Doctor of Philosophy


School of Mathematics and Applied Statistics


This thesis considers the effect of modifying the analysis zones used to analyse aggregate data for geographic zones. It uses two approaches to do this. Firstly assuming that a population model is available, the effect of misspecification of the zones used to analyse the data is investigated. Secondly, the effects of zoning on the parameter estimates are investigated empirically, by creating a zoning distribution for the parameter estimates obtained using an ecological model for statistics such as population means and regression coefficients. The zoning distribution defines the probability distribution or density function of the statistic over all possible sets of M zones that could be formed, given the constraints used in constructing the zones.
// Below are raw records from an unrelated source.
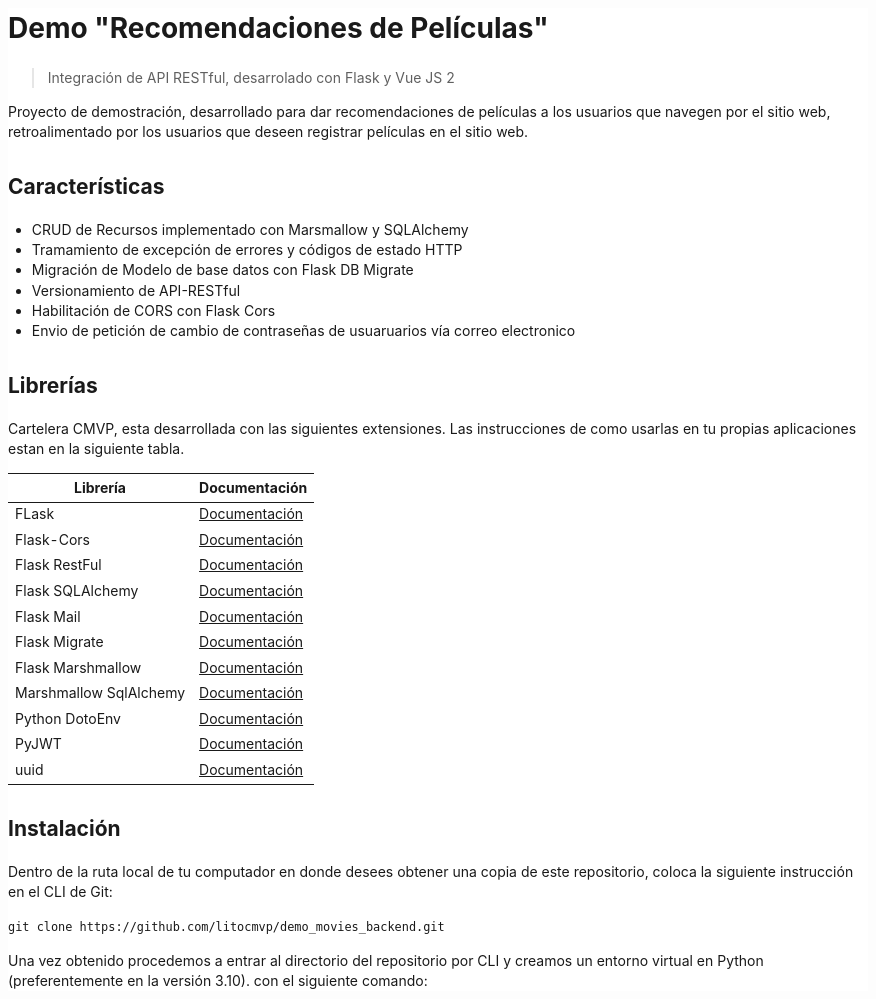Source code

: # Demo "Recomendaciones de Películas"

> Integración de API RESTful, desarrolado con Flask y Vue JS 2

Proyecto de demostración, desarrollado para dar recomendaciones de películas a los usuarios que navegen por el sitio web, retroalimentado por los usuarios que deseen registrar películas en el sitio web.

## Características

- CRUD de Recursos implementado con Marsmallow y SQLAlchemy
- Tramamiento de excepción de errores y códigos de estado HTTP
- Migración de Modelo de base datos con Flask DB Migrate
- Versionamiento de API-RESTful
- Habilitación de CORS con Flask Cors
- Envio de petición de cambio de contraseñas de usuaruarios vía correo electronico

## Librerías

Cartelera CMVP, esta desarrollada con las siguientes extensiones.
Las instrucciones de como usarlas en tu propias aplicaciones estan en la siguiente tabla.

| Librería | Documentación |
| ------ | ------ |
| FLask | [Documentación][LinkFlask] |
| Flask-Cors | [Documentación][LinkFlaskCors] |
| Flask RestFul | [Documentación][LinkFlaskRestful] |
| Flask SQLAlchemy | [Documentación][LinkFlaskSQLAlchemy] |
| Flask Mail | [Documentación][LinkFlaskMail] |
| Flask Migrate | [Documentación][LinkFlaskMigrate] |
| Flask Marshmallow | [Documentación][LinkFlaskMarshmallow] |
| Marshmallow SqlAlchemy | [Documentación][LinkMarshmallowSQLAlchemy] |
| Python DotoEnv | [Documentación][LinkDotoEnv] |
| PyJWT | [Documentación][LinkPyJWT] |
| uuid | [Documentación][LinkUUUID] |

## Instalación
Dentro de la ruta local de tu computador en donde desees obtener una copia de este repositorio, coloca la siguiente instrucción en el CLI de Git:

    git clone https://github.com/litocmvp/demo_movies_backend.git

Una vez obtenido procedemos a entrar al directorio del repositorio por CLI y creamos un entorno virtual en Python (preferentemente en la versión 3.10). con el siguiente comando:


   [LinkFlask]: <https://flask.palletsprojects.com/en/2.2.x/>
   [LinkFlaskCors]: <https://flask-cors.readthedocs.io/en/latest/>
   [LinkFlaskRestful]: <https://flask-restful.readthedocs.io/en/latest/>
   [LinkFlaskSQLAlchemy]: <https://flask-sqlalchemy.palletsprojects.com/en/2.x/>
   [LinkFlaskMail]: <https://pythonhosted.org/Flask-Mail/>
   [LinkFlaskMigrate]: <https://flask-migrate.readthedocs.io/en/latest/>
   [LinkFlaskMarshmallow]: <https://flask-marshmallow.readthedocs.io/en/latest/>
   [LinkMarshmallowSQLAlchemy]: <https://marshmallow-sqlalchemy.readthedocs.io/en/latest/>
   [LinkDotoEnv]: <https://pypi.org/project/python-dotenv/>
   [LinkPyJWT]: <https://pyjwt.readthedocs.io/en/stable/>
   [LinkUUUID]: <https://docs.python.org/3/library/uuid.html>
   [LinkThunderClient]: <https://www.cleveritgroup.com/blog/test-en-visual-studio-code-con-plugin-thunder-client>
   [LinkFrontendRepo]: <https://github.com/litocmvp/demo_movies_frontend>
Using a combination of statistical theory and empirical investigation, the parameter estimates obtained from the ecological analysis of small area health data are investigated when different sets of geographical zones are used to aggregate the data. By aggregating the data to 8 different scales using multiple sets of zones an empirical zoning distribution is obtained for each parameter estimate at each scale of analysis. This allows the implications of using a particular set of zones to be assessed for both a continuous and a binary response variable.

The procedure for creating and analysing the distributions has some innovative aspects. To obtain detailed population information, unit record files from the Australian 2007-2008 National Health Survey (Australian Bureau of Statistics, 2009) were combined with area level constraints from the 2006 Australian Census (Australian Bureau of Statistics, 2006a) to simulate realistic individual level data using combinatorial optimisation techniques. The data were aggregated to 1000 sets of zones at eight scales of aggregation using the AZTool program. Empirical zoning distributions were created from the parameter estimates obtained from analysing the data summaries for each set of zones.

The results show that the zoning distribution exists, is approximately normal and its variance increases as the scale increases. Even with over 1000 zones the variance of the zoning distribution cannot be ignored when interpreting the results of a zone based analysis.